(Beginning of EXCERPTED RECORDS)

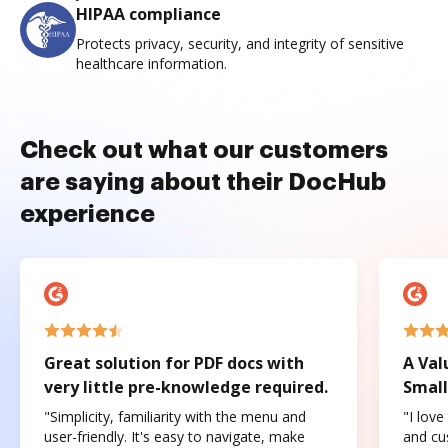
HIPAA compliance
Protects privacy, security, and integrity of sensitive
healthcare information.
Check out what our customers
are saying about their DocHub
experience
Great solution for PDF docs with
A Val
very little pre-knowledge required.
Small
"Simplicity, familiarity with the menu and
"I love
user-friendly. It's easy to navigate, make
and cus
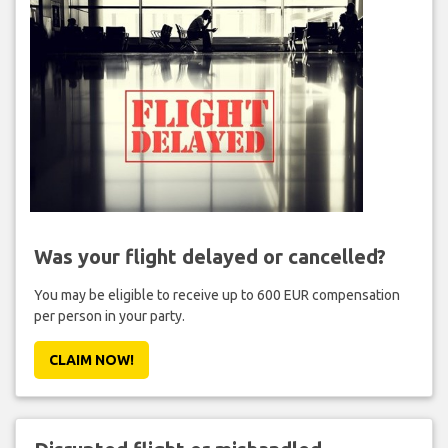
Was your flight delayed or cancelled?
You may be eligible to receive up to 600 EUR compensation
per person in your party.
CLAIM NOW!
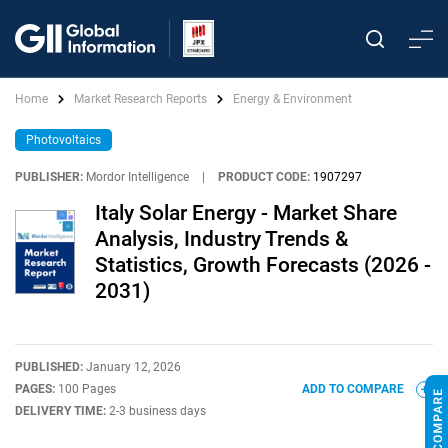
Home
Market Research Reports
Energy & Environment
Photovoltaics
PUBLISHER:
Mordor Intelligence
|
PRODUCT CODE:
1907297
Italy Solar Energy - Market Share
Analysis, Industry Trends &
Statistics, Growth Forecasts (2026 -
2031)
PUBLISHED:
January 12, 2026
PAGES:
100 Pages
ADD TO COMPARE
DELIVERY TIME:
2-3 business days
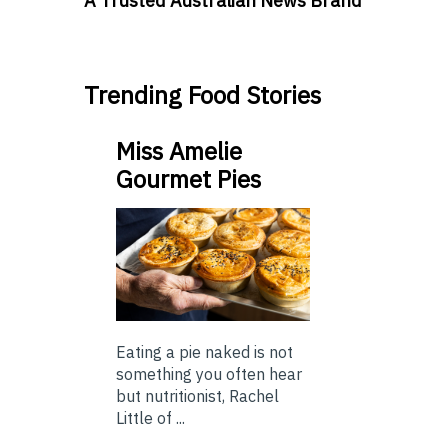
A Trusted Australian News Brand
Trending Food Stories
Miss Amelie
Gourmet Pies
Eating a pie naked is not
something you often hear
but nutritionist, Rachel
Little of ...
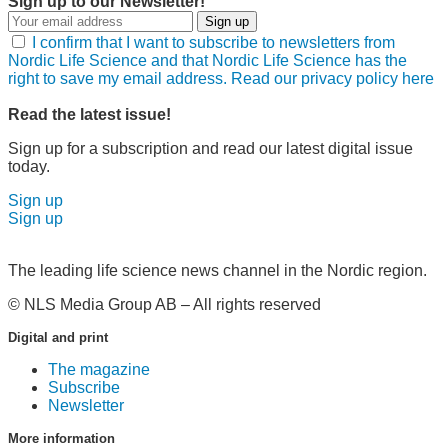
Sign up to our Newsletter!
Sign up
I confirm that I want to subscribe to newsletters from
Nordic Life Science and that Nordic Life Science has the
right to save my email address. Read our privacy policy here
Read the latest issue!
Sign up for a subscription and read our latest digital issue
today.
Sign up
Sign up
The leading life science news channel in the Nordic region.
© NLS Media Group AB – All rights reserved
Digital and print
The magazine
Subscribe
Newsletter
More information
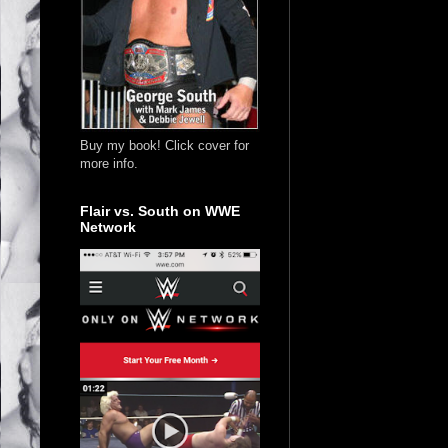
Buy my book! Click cover for
more info.
Flair vs. South on WWE
Network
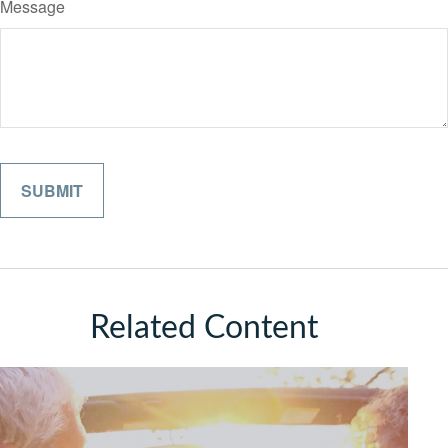
Message
Related Content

(End of EXCERPTED RECORDS)

## WHAT THE EXERCISE ASKS
Take every line above where "issue" appears and copy it.

## SOLVED EXERCISE
Read the latest issue!
Sign up for a subscription and read our latest digital issue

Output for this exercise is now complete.